Velocys, a spin-out of Oxford University and A US acquisition, has signed an agreement with Oxy Low Carbon Ventures, to capture CO2 from the planned Bayou Fuels biomass-to-fuels project in Natchez, Mississippi, and securely store it underground in a geologic formation.
The Bayou Fuels project will take waste woody biomass and convert it into transportation fuels, such as diesel for heavy trucks and sustainable aviation fuel, using Velocys’ proprietary Fischer Tropsch process. The integrated technical solution designed by Velocys is described as “ideally suited to carbon capture, usage, and storage,” with the CO2 captured before it enters the atmosphere.

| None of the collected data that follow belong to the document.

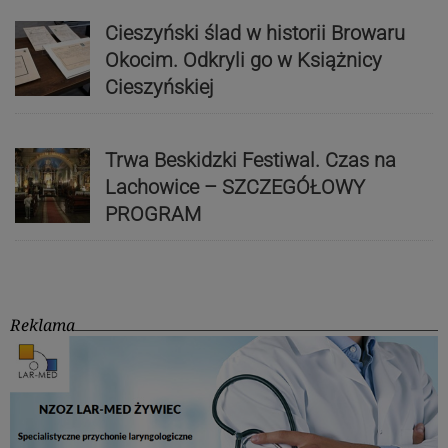
Cieszyński ślad w historii Browaru
Okocim. Odkryli go w Książnicy
Cieszyńskiej
Trwa Beskidzki Festiwal. Czas na
Lachowice – SZCZEGÓŁOWY
PROGRAM
Reklama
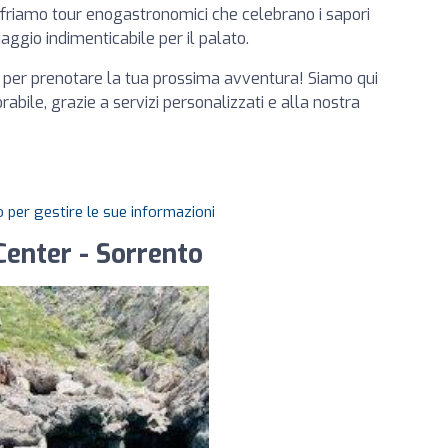
offriamo tour enogastronomici che celebrano i sapori
aggio indimenticabile per il palato.
i e per prenotare la tua prossima avventura! Siamo qui
bile, grazie a servizi personalizzati e alla nostra
 per gestire le sue informazioni
Center - Sorrento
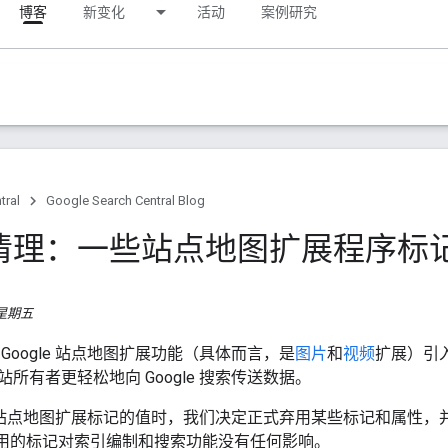
博客
新变化
活动
案例研究
tral
Google Search Central Blog
清理：一些站点地图扩展程序标
日，星期五
Google 站点地图扩展功能（具体而言，是
图片
和
视频
扩展）引
所有者更轻松地向 Google 搜索传送数据。
le 站点地图扩展标记的值时，我们决定正式弃用某些标记和属性，并从
弃用的标记对索引编制和搜索功能没有任何影响。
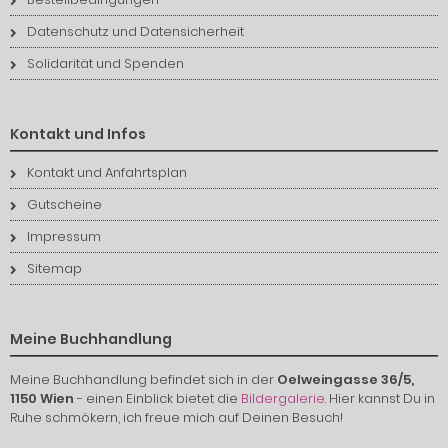
Datenschutz und Datensicherheit
Solidarität und Spenden
Kontakt und Infos
Kontakt und Anfahrtsplan
Gutscheine
Impressum
Sitemap
Meine Buchhandlung
Meine Buchhandlung befindet sich in der
Oelweingasse 36/5,
1150 Wien
- einen Einblick bietet die
Bildergalerie
. Hier kannst Du in
Ruhe schmökern, ich freue mich auf Deinen Besuch!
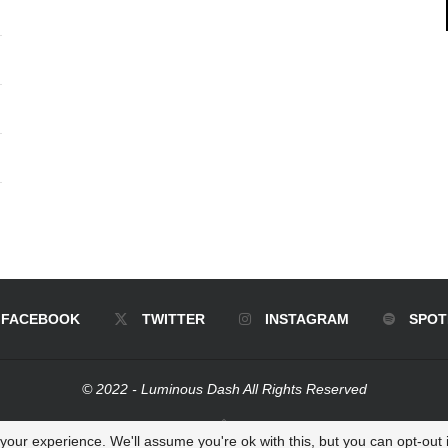
FACEBOOK
TWITTER
INSTAGRAM
SPOT
© 2022 - Luminous Dash All Rights Reserved
BACK TO TOP
our experience. We'll assume you're ok with this, but you can opt-out i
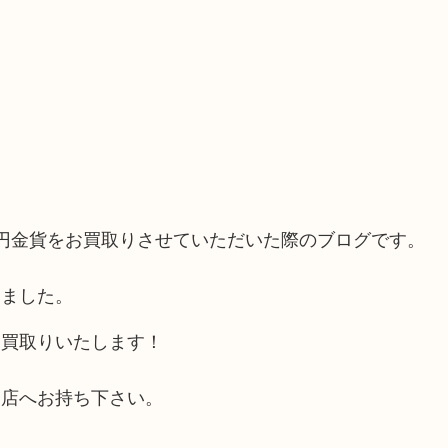
円金貨をお買取りさせていただいた際のブログです。
きました。
お買取りいたします！
当店へお持ち下さい。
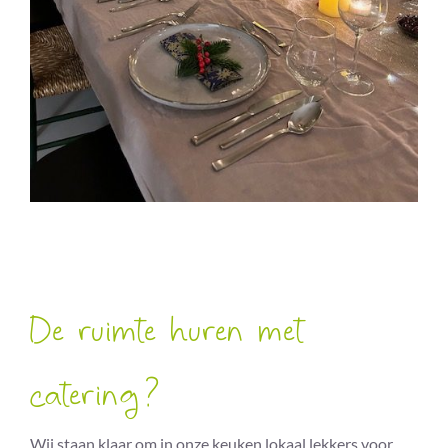
De ruimte huren met
catering?
Wij staan klaar om in onze keuken lokaal lekkers voor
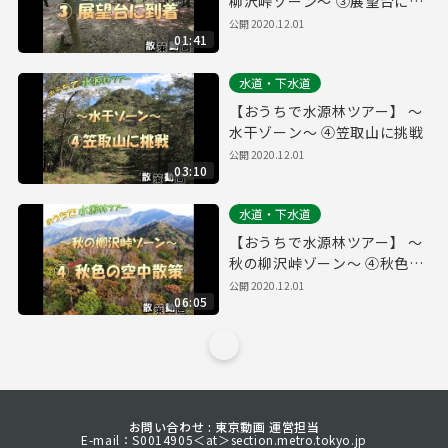
柳沢峠ゾーン～ ③展望台に到
着
公開
2020.12.01
01:41
水道・下水道
【おうちで水源林ツアー】 ～
水干ゾーン～ ④笠取山に挑戦
公開
2020.12.01
03:10
水道・下水道
【おうちで水源林ツアー】 ～
秋の柳沢峠ゾーン～ ④秋色の
空中散策
公開
2020.12.01
06:05
お問い合わせ : 東京動画 運営担当
E-mail：S0014905＜at＞section.metro.tokyo.jp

Integrating CCUS also brings financial incentives from tax credits.
Richard Jackson, president of OLCV, said: “Carbon capture, utilisation, and sequestration is essential to reducing the carbon intensity of the transport sector and achieving global climate goals. This project illustrates how CCUS can enable production of zero-carbon and negative-carbon fuels.
“Occidental is uniquely positioned to develop and operate CO2 sequestration facilities based on our 40 years of experience injecting CO2 for enhanced oil recovery. We are excited to build on this experience to support Velocys in a strategic partnership to produce negative-carbon intensity fuels.”